We did a lot of shuttles and circuit training this week. The 300 yard shuttles Ryan mentioned on Tuesday were a killer. What you do is start at the goal line, run to the 50 yard line and back, then 100 yards to the opposite goal line and back. Friday can mean a lighter workout some weeks, perhaps concentrating on abs or running relays and competitive games. This Friday was definitely a work day though. Ryan had us doing pushups, crunches, burpees and Mary Catherine's – think lunges combined with jumps – sandwiched between 100 yard sprints. After that, we did towel runs with a partner. A towel run is when a partner holds a towel around your waist and provides resistance as you're sprinting 30-40 yards. After the towel runs, we did sprints, lunges and bear crawls around cones spread out about 30 yards between each point. And that was just the first set! Do a couple circuits of those exercises and you'll sleep really well at work.
The Ecstasy
Sounds like a lot of hard work, right? It is, but each and every day I can do a little more, run a little faster, or sprint a little further. My fitness level increases every week so the physical limitations are subsiding and I can really push myself longer. When I started in December, for example, bear crawls were torture and I didn't make any bones about it in a previous post. I struggled to even bear crawl 55 feet across the basketball court once. Now bear crawls are probably one of the exercises I can push myself the hardest in and perform the best at. In a similar vein, I stayed away from mountain climbers and burpees for a while because my hip flexibility wasn't good enough to get my feet into the correct positions, not to mention my gut was probably in the way too. Burpees still give me problems but I can at least do a few no whereas I substituted body squats before.
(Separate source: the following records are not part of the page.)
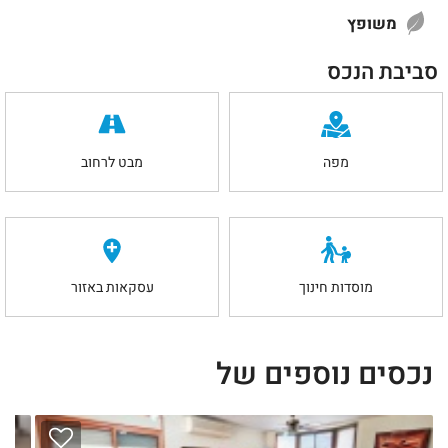
משופץ
סביבת הנכס
מפה
מבט לרחוב
מוסדות חינוך
עסקאות באזור
נכסים נוספים של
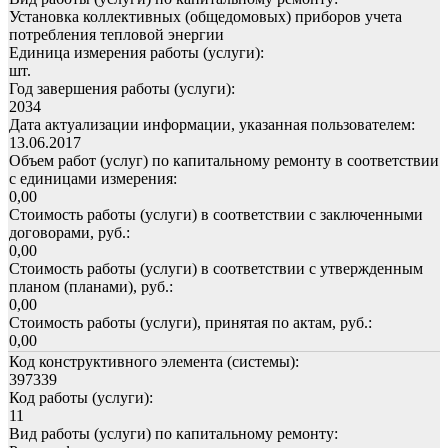
Установка коллективных (общедомовых) приборов учета
потребления тепловой энергии
Единица измерения работы (услуги):
шт.
Год завершения работы (услуги):
2034
Дата актуализации информации, указанная пользователем:
13.06.2017
Объем работ (услуг) по капитальному ремонту в соответствии
с единицами измерения:
0,00
Стоимость работы (услуги) в соответствии с заключенными
договорами, руб.:
0,00
Стоимость работы (услуги) в соответствии с утвержденным
планом (планами), руб.:
0,00
Стоимость работы (услуги), принятая по актам, руб.:
0,00
Код конструктивного элемента (системы):
397339
Код работы (услуги):
11
Вид работы (услуги) по капитальному ремонту:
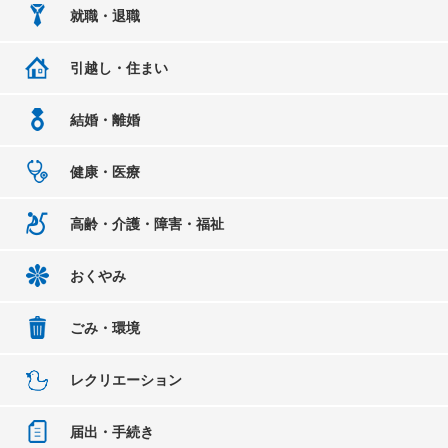
就職・退職
引越し・住まい
結婚・離婚
健康・医療
高齢・介護・障害・福祉
おくやみ
ごみ・環境
レクリエーション
届出・手続き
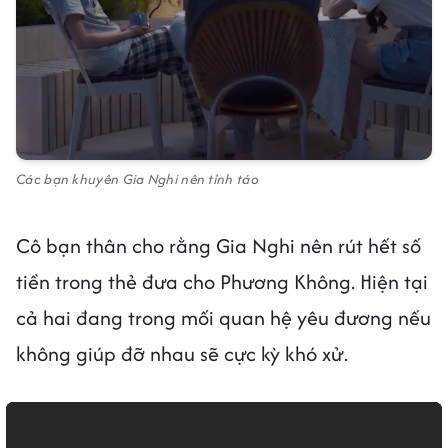
Các bạn khuyên Gia Nghi nên tỉnh táo
Cô bạn thân cho rằng Gia Nghi nên rút hết số
tiền trong thẻ đưa cho Phương Không. Hiện tại
cả hai đang trong mối quan hệ yêu đương nếu
không giúp đỡ nhau sẽ cực kỳ khó xử.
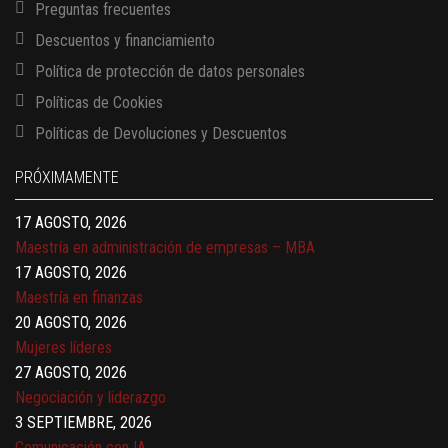
Preguntas frecuentes
Descuentos y financiamiento
Política de protección de datos personales
Políticas de Cookies
13 AGOSTO, 2026
Políticas de Devoluciones y Descuentos
Finanzas para no financieros
17 AGOSTO, 2026
PRÓXIMAMENTE
Gerencia de empresas familiares
17 AGOSTO, 2026
Maestría en administración de empresas – MBA
17 AGOSTO, 2026
Maestría en finanzas
20 AGOSTO, 2026
Mujeres líderes
27 AGOSTO, 2026
Negociación y liderazgo
3 SEPTIEMBRE, 2026
Comunicación con IA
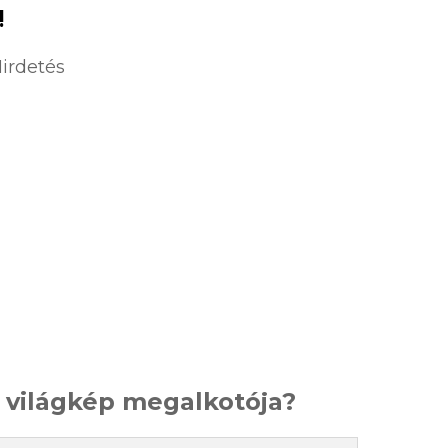
!
irdetés
s világkép megalkotója?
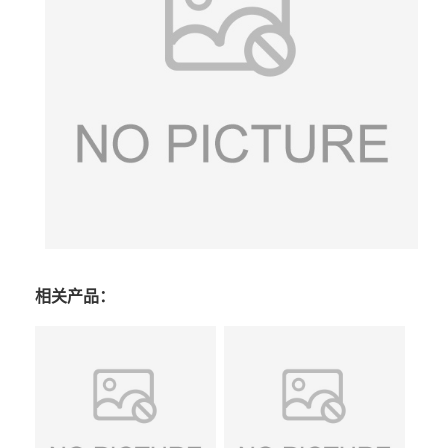
相关产品：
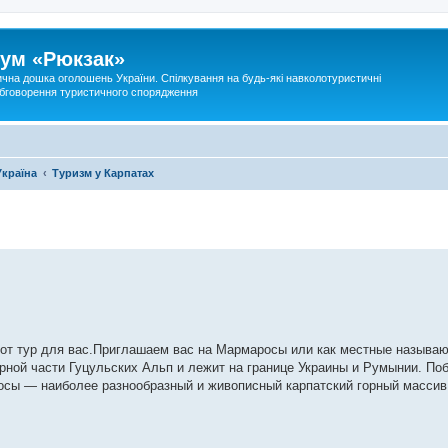
ум «Рюкзак»
ична дошка оголошень України. Спілкування на будь-які навколотуристичні
 обговорення туристичного спорядження
Україна
Туризм у Карпатах
тот тур для вас.Приглашаем вас на Мармаросы или как местные называю
ной части Гуцульских Альп и лежит на границе Украины и Румынии. По
росы — наиболее разнообразный и живописный карпатский горный массив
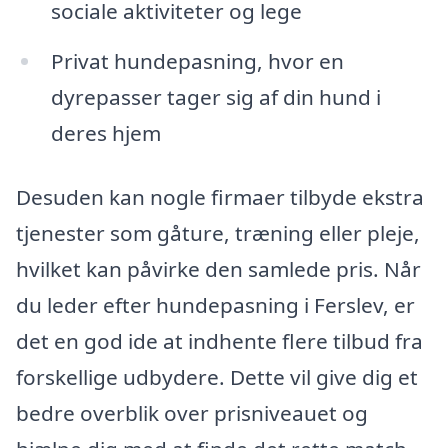
sociale aktiviteter og lege
Privat hundepasning, hvor en
dyrepasser tager sig af din hund i
deres hjem
Desuden kan nogle firmaer tilbyde ekstra
tjenester som gåture, træning eller pleje,
hvilket kan påvirke den samlede pris. Når
du leder efter hundepasning i Ferslev, er
det en god ide at indhente flere tilbud fra
forskellige udbydere. Dette vil give dig et
bedre overblik over prisniveauet og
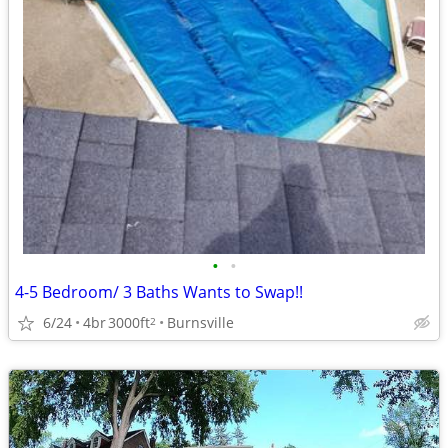
•
•
4-5 Bedroom/ 3 Baths Wants to Swap!!
6/24
4br
3000ft
Burnsville
2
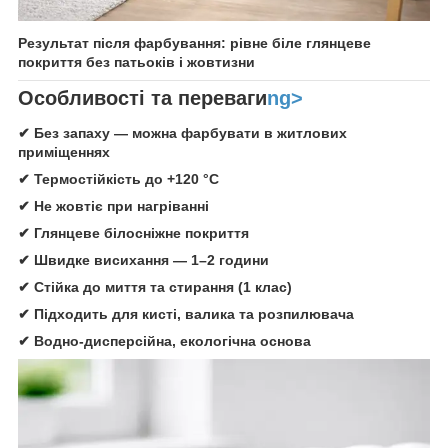
Результат після фарбування: рівне біле глянцеве
покриття без патьоків і жовтизни
Особливості та переваги
ng>
✔ Без запаху — можна фарбувати в житлових
приміщеннях
✔ Термостійкість до +120 °C
✔ Не жовтіє при нагріванні
✔ Глянцеве білосніжне покриття
✔ Швидке висихання — 1–2 години
✔ Стійка до миття та стирання (1 клас)
✔ Підходить для кисті, валика та розпилювача
✔ Водно-дисперсійна, екологічна основа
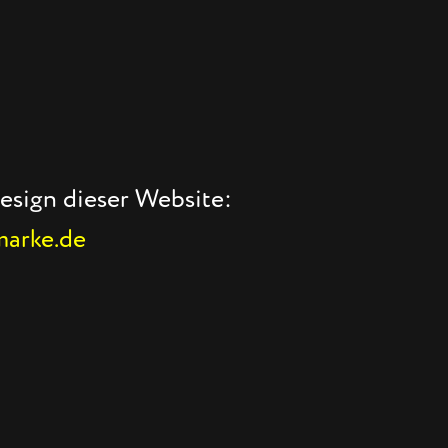
esign dieser Website:
arke.de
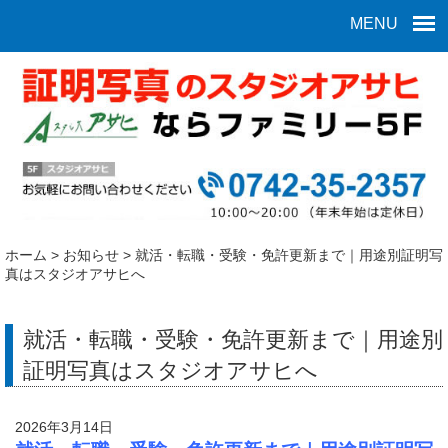
MENU
ホーム
>
お知らせ
>
就活・転職・受験・免許更新まで｜用途別証明写
真はスタジオアサヒへ
就活・転職・受験・免許更新まで｜用途別
証明写真はスタジオアサヒへ
2026年3月14日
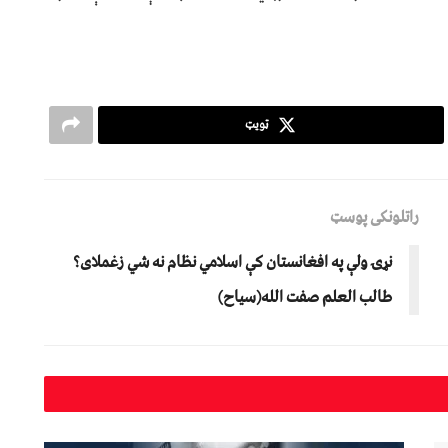
ټویټ
راتلونکی پوسټ
نړۍ ولې په افغانستان کې اسلامي نظام نه شي زغملای؟
طالب العلم صفت الله(سیاح)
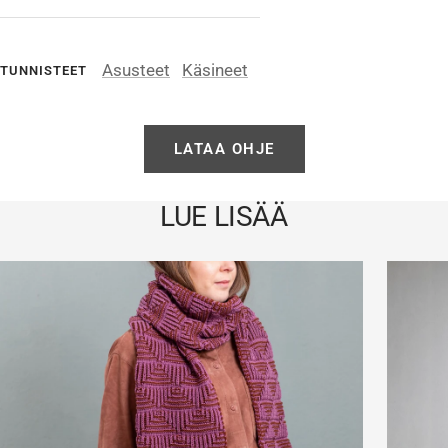
Asusteet
Käsineet
TUNNISTEET
LATAA OHJE
LUE LISÄÄ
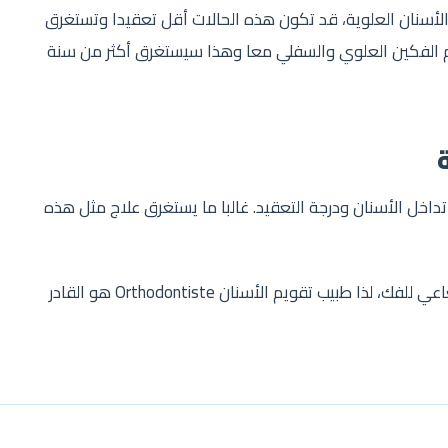
لأسنان العلوية، قد تكون هذه الحالات أقل تعقيدا وتستغرق
م الفكين العلوي والسفلي معا وهذا سيستغرق أكثر من سنة
 تداخل الأسنان ودرجة التعقيد. غالبا ما يستغرق علاج مثل هذه
من الصعب تحديد مدة تقويم الأسنان بدون تصوير إشعاعي للفك، لذا طبيب تقويم الأسنان Orthodontiste هو القادر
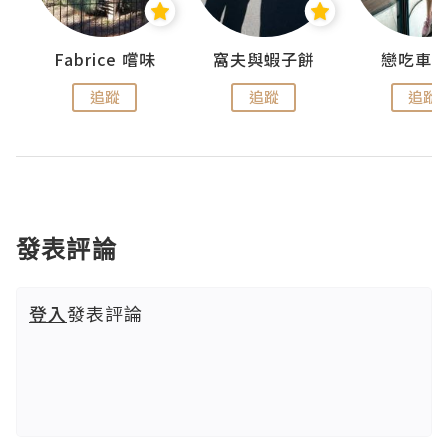
Fabrice 嚐味
窩夫與蝦子餅
戀吃車
追蹤
追蹤
追蹤
發表評論
登入
發表評論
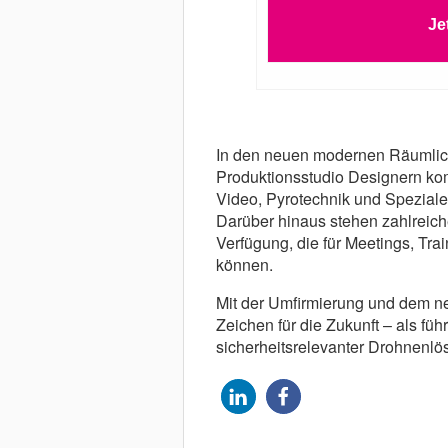
Je
In den neuen modernen Räumlichk
Produktionsstudio Designern ko
Video, Pyrotechnik und Spezialef
Darüber hinaus stehen zahlreic
Verfügung, die für Meetings, Tr
können.
Mit der Umfirmierung und dem ne
Zeichen für die Zukunft – als füh
sicherheitsrelevanter Drohnenlö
I feel light years better, but what about tangible results? At the start of the January camp, I weighed in around 365 pounds. Friday morning I weighed myself at 348 after the workout and 350 after I got fluids and breakfast in me. 15 pounds since January started, and I think 10 of those pounds were dropped so far in February. Not too shabby! No doubt the nutrition plan that I followed to the T last week has been a huge boost. Thanks, Bethany! You probably know that I spent last weekend in Boston with Sarah, and she could definitely notice that I was slimming up, gaining muscle, and getting lean. She particularly liked the muscle mass building up in my arms and shoulders.
Want another reason to be ecstatic? It's 70 and sunny, and today is my diet plan agreed day to enjoy some frosty beverages! It's time to go enjoy a patio out in the Highlands somewhere. I'm playing golf tomorrow with some coworkers, so this weekend can't get much better.
I sure did notice and difference! Also, Boston is a great city to walk around but it's more fun when it isn't 28 degrees out! Keep up the good work!